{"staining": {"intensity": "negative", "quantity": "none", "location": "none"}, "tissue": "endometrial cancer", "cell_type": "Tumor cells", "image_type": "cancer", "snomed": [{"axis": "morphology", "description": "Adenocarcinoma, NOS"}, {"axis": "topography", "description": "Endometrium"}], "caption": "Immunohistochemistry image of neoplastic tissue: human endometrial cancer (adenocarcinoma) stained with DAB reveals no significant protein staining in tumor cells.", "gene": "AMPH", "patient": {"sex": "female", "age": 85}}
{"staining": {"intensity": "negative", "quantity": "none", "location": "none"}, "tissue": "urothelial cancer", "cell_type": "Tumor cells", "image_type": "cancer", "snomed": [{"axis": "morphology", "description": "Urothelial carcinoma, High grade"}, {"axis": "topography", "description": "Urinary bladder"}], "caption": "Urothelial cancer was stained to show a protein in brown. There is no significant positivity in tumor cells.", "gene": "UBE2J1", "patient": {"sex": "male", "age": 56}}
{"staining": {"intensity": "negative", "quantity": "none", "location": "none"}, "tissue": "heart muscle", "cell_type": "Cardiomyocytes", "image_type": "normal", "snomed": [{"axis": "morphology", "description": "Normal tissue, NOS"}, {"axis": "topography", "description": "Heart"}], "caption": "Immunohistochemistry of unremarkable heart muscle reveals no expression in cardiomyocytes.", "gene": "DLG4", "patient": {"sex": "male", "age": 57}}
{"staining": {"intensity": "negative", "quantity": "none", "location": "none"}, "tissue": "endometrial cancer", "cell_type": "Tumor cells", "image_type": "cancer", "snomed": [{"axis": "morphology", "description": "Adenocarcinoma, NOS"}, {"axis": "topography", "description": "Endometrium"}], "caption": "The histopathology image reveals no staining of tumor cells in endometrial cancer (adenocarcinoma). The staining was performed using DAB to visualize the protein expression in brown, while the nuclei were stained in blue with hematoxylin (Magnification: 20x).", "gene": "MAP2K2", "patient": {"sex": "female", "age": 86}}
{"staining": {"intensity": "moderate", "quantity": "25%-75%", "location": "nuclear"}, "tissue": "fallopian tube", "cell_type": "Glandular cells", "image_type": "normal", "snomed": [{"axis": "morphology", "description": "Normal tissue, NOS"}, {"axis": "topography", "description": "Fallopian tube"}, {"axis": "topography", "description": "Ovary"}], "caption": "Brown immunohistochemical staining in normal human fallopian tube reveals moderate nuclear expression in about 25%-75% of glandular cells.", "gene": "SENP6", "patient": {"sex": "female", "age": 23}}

──────────────────────────────

# [Your task]
As listed above, the lines from the line with "cancer was stained" to the line with "of unremarkable heart" are to be echoed exactly, with both ends included and nothing added.

# [Response]
{"staining": {"intensity": "negative", "quantity": "none", "location": "none"}, "tissue": "urothelial cancer", "cell_type": "Tumor cells", "image_type": "cancer", "snomed": [{"axis": "morphology", "description": "Urothelial carcinoma, High grade"}, {"axis": "topography", "description": "Urinary bladder"}], "caption": "Urothelial cancer was stained to show a protein in brown. There is no significant positivity in tumor cells.", "gene": "UBE2J1", "patient": {"sex": "male", "age": 56}}
{"staining": {"intensity": "negative", "quantity": "none", "location": "none"}, "tissue": "heart muscle", "cell_type": "Cardiomyocytes", "image_type": "normal", "snomed": [{"axis": "morphology", "description": "Normal tissue, NOS"}, {"axis": "topography", "description": "Heart"}], "caption": "Immunohistochemistry of unremarkable heart muscle reveals no expression in cardiomyocytes.", "gene": "DLG4", "patient": {"sex": "male", "age": 57}}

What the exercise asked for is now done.